• **Task material**
--- --- ---

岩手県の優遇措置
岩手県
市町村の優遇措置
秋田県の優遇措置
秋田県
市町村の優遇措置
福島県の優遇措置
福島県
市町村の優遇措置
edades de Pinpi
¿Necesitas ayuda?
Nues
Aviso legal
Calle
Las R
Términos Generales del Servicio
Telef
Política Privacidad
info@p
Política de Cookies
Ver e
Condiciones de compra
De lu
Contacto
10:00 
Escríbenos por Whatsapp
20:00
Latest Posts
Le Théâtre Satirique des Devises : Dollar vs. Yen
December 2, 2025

--- --- ---

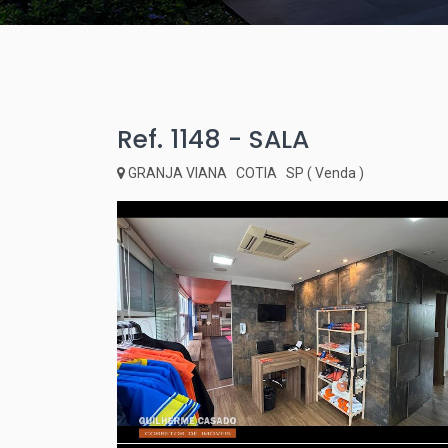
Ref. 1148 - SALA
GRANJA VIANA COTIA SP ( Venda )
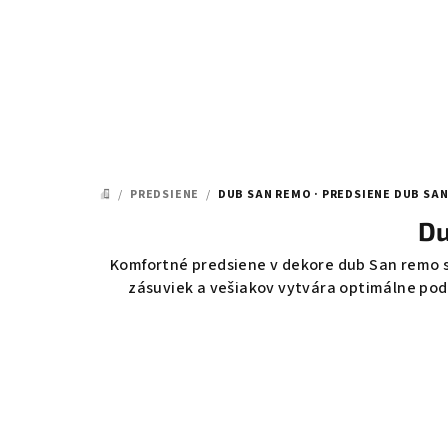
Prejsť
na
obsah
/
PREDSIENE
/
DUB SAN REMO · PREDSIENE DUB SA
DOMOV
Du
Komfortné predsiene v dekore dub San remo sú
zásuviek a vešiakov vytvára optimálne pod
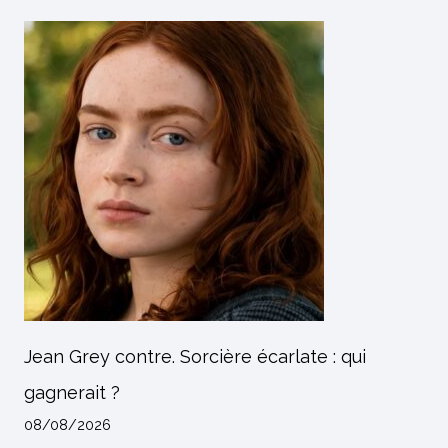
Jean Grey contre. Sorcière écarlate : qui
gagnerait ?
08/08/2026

--- --- ---

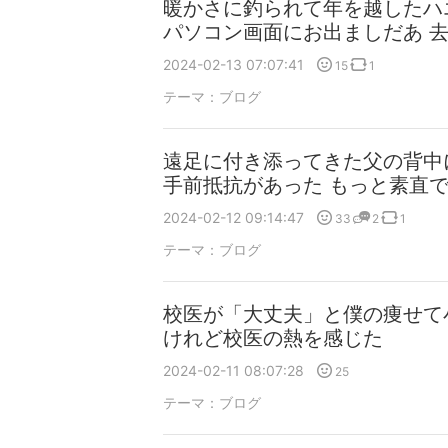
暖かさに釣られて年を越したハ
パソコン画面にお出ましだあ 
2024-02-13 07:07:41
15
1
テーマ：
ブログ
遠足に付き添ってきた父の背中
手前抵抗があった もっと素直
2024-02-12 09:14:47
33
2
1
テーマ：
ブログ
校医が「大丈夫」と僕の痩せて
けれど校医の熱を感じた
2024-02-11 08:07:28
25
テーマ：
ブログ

--- --- ---

Copy out each line of the data in which the word "Política" appears.

• **Completed exercise**
Política Privacidad
Política de Cookies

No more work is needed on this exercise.